Exercícios.
- A) Por favor, traduza para o inglês esta frase da notícia sobre a AQMI: "O GSIM, afiliado à Al Qaeda, é um dos dois principais movimentos jihadistas no Sahel."
- B) Copie da notícia sobre a AQMI o trecho que vai de "A Al Qaeda no" até "aos Muçulmanos (GSIM).".

Publicado 19 de Junho de 2020 - 1h13

Por AFP

A Al Qaeda no Magrebe Islâmico (AQMI) admitiu em um vídeo a morte de seu chefe, o argelino Abdelmalek Droukdal, que a França já havia anunciado no início de junho, segundo o site americano Site, especializado em monitorar movimentos extremistas.

A AQMI reconheceu a morte de seu líder em um vídeo em que prestou homenagem e prometeu continuar a luta contra as forças francesas e outras forças no norte da África e no Sahel, informou a diretora do Site, Rita Katz, em sua conta no Twitter.

No início de junho, a França anunciou que suas forças especiais haviam abatido Droukdal no norte do Mali, numa ação em que os Estados Unidos alegaram ter fornecido serviços de inteligência e suporte.

Uma figura central dos extremistas no Sahel e no Saara por várias décadas, Droukdal uniu os principais grupos jihadistas da região em 2017, formando o Grupo de Apoio ao Islã e aos Muçulmanos (GSIM).

O GSIM, afiliado à Al Qaeda, é um dos dois principais movimentos jihadistas no Sahel.

O outro, afiliado à organização do Estado Islâmico, é liderado por Abu Walid Al Saharaui.

Itens da listagem.
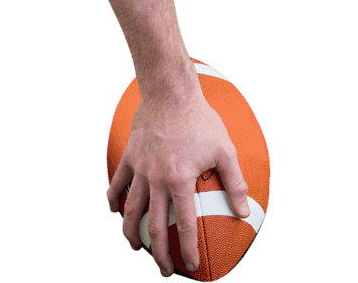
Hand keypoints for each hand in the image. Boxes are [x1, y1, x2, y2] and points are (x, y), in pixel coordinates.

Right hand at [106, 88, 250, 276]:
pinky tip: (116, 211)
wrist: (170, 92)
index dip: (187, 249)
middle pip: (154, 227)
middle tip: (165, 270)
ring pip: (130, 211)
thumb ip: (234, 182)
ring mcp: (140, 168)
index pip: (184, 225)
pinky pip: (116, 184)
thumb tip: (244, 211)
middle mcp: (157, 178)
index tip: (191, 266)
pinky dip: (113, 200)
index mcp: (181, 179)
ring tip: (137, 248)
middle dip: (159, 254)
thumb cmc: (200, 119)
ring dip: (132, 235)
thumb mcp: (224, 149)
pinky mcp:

---

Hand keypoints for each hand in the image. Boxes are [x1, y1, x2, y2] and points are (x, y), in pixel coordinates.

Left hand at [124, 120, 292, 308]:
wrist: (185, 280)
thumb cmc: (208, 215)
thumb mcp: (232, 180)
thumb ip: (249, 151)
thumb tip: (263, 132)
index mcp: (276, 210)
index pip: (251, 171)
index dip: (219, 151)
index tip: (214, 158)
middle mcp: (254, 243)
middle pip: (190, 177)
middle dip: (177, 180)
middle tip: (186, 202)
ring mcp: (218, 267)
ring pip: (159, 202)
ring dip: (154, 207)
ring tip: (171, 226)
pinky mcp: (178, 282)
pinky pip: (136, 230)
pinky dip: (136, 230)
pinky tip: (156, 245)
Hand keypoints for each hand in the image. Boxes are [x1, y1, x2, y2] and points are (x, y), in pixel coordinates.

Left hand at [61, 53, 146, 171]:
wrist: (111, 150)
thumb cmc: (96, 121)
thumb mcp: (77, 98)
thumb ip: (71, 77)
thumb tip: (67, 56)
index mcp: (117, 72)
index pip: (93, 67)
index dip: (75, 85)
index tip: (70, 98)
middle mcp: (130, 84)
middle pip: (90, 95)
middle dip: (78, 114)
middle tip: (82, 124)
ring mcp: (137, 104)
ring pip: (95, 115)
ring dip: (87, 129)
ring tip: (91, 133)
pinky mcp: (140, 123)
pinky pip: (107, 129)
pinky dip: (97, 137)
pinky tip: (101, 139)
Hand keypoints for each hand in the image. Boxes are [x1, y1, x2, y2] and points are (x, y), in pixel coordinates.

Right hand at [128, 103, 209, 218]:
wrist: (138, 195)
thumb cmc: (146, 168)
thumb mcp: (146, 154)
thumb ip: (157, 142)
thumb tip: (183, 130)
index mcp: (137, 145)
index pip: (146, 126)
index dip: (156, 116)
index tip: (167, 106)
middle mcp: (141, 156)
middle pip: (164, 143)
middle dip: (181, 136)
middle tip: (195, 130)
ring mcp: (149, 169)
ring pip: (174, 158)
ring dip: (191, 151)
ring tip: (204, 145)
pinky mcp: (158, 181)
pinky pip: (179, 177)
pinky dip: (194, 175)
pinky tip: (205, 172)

...

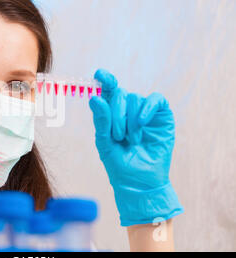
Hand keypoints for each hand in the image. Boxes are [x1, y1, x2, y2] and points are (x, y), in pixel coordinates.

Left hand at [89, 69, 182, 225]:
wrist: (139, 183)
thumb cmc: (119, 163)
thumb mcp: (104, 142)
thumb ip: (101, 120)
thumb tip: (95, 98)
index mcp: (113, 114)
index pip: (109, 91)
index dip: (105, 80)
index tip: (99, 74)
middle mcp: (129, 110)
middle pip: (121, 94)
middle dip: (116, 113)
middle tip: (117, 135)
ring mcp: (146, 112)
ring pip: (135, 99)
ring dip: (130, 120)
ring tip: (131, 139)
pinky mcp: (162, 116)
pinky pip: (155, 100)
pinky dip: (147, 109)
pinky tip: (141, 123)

Respostas.
- A) The GSIM, affiliated with Al Qaeda, is one of the two main jihadist movements in the Sahel.

- B)
A Al Qaeda no Magrebe Islâmico (AQMI) admitiu em um vídeo a morte de seu chefe, o argelino Abdelmalek Droukdal, que a França já havia anunciado no início de junho, segundo o site americano Site, especializado em monitorar movimentos extremistas.

A AQMI reconheceu a morte de seu líder em um vídeo em que prestou homenagem e prometeu continuar a luta contra as forças francesas e outras forças no norte da África e no Sahel, informou a diretora do Site, Rita Katz, em sua conta no Twitter.

No início de junho, a França anunciou que suas forças especiais haviam abatido Droukdal no norte do Mali, numa ação em que os Estados Unidos alegaram ter fornecido serviços de inteligência e suporte.

Uma figura central dos extremistas no Sahel e no Saara por várias décadas, Droukdal uniu os principais grupos jihadistas da região em 2017, formando o Grupo de Apoio ao Islã e aos Muçulmanos (GSIM).